## WORK TO COMPLETE
Carry on the passage about eminent domain in Alabama, picking up right after its last sentence.

## PASSAGE GIVEN

————

Purchasing a property or piece of land in Alabama is usually an exciting endeavor. Whether you are using the property for residential or commercial purposes, you enjoy several legal rights as a landowner. However, many property owners may not know about eminent domain or condemnation matters, and it can be confusing and overwhelming if such an issue arises. If you’ve received a condemnation notice informing you that a local, state, or federal governmental agency will be exercising its eminent domain authority to seize your property in exchange for compensation, contact an experienced and trusted condemnation attorney right away. You have rights and options available to you, so work with your attorney to determine the most strategic course of action. Now is not the time to go it alone—enlist the guidance of a skilled condemnation lawyer to ensure you obtain the most favorable outcome possible.
What is Eminent Domain?
Both federal and state constitutions endow the government with eminent domain authority. The Fifth Amendment of the United States Constitution gives the government the power to seize land for public use, provided it provides “just compensation” in exchange. For example, a government agency, like the Department of Transportation, may exercise its eminent domain authority to seize private property so it can complete a highway expansion project. However, it must provide the affected landowner with compensation for both the land being taken and damage to any land remaining. While the power of the government to seize private land is called eminent domain, the legal process by which the agency exercises this right is called condemnation.
Common Types of Eminent Domain Projects
There are several reasons a government entity may decide to exercise its eminent domain authority. As long as the entity can demonstrate that the proposed project benefits the public in some way, the court will likely allow the project to move forward. Common examples of projects benefiting the public include highway or railway expansion, installing new public parks or schools, bridge construction, and the expansion or maintenance of certain utilities, such as gas, electricity, or water.

————

## INFORMATION SHOWN
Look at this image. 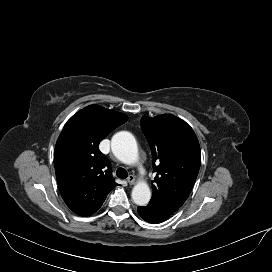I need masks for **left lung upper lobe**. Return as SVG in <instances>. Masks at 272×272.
Returning <instances> with one entry per match:
<instances>
[{"mask_svg": "<svg viewBox=\"0 0 272 272\" xmlns=\"http://www.w3.org/2000/svg\"><path fill=\"white\" fill-rule=\"evenodd\" d=\"M140 123L156 172L148 205L171 216L195 183L201 163L200 145L192 128L172 114L142 117Z\"/></svg>", "mask_w": 272, "mask_h": 272, "instance_id": "5c2ea615", "label": "left lung upper lobe"}]
</instances>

————

## RESPONSE FOR THIS EXERCISE
How Condemnation Works
When a government entity moves forward with its decision to take private property, it must appraise the value of the affected land to determine how much compensation to provide the owner. Unfortunately, these appraisals often fail to consider all factors and fail to utilize appropriate methods for valuing your property, resulting in lowball settlement offers. As a property owner who receives a condemnation letter of offer, you may believe you have no choice but to accept this amount of compensation. However, you have the legal right to reject this offer and negotiate and, if necessary, litigate to obtain more money for your land being taken, plus damages to your remaining land that is not taken. But you have to be prepared. Navigating condemnation matters can be incredibly difficult and complicated, so working with a knowledgeable condemnation attorney is essential to maximize your chances of obtaining a favorable outcome.
Assessing Your Legal Options as a Property Owner
Most condemnation notices are worded in a way that makes it seem as if you have no choice but to accept the offer. However, you do have the right to push back. As soon as you receive a condemnation letter, contact a seasoned condemnation attorney to help you understand your options. First, your attorney can help you work with independent appraisers to determine a more fair and reasonable value for the property being taken, in addition to quantifying damage to any remaining property not being taken. It’s important to recognize that as soon as you contest the condemnation letter, the entity will likely file a Complaint for Condemnation. This initiates a legal procedure in which a probate judge will determine whether the entity possesses the authority to seize your property and, if so, what amount of compensation they must pay you in exchange. If you disagree with the judge’s decision, you have the option to appeal your case to a trial court, where a jury will decide the amount of compensation owed to you. A jury trial is not where the condemning agency wants to go because a jury is usually not at all sympathetic to the government seizing your land. So, you have to be willing and prepared to take the case to a jury. That’s why it’s important to have an experienced condemnation lawyer representing you.
Keeping Your Future Bright
Eminent domain law is complex to navigate, especially for property owners unfamiliar with the nuances of such legal matters. As soon as you learn of an upcoming project in your community that may impact your property, you should contact a trusted condemnation attorney to discuss your options. Together, you can take the necessary steps to keep your future bright and turn lemons into lemonade.
Sewell Sewell Beard LLC is committed to helping property owners navigate condemnation and eminent domain matters. Call our Alabama office (205) 544-2350 or our Texas office (972) 777-5390 to speak with a trusted condensation attorney.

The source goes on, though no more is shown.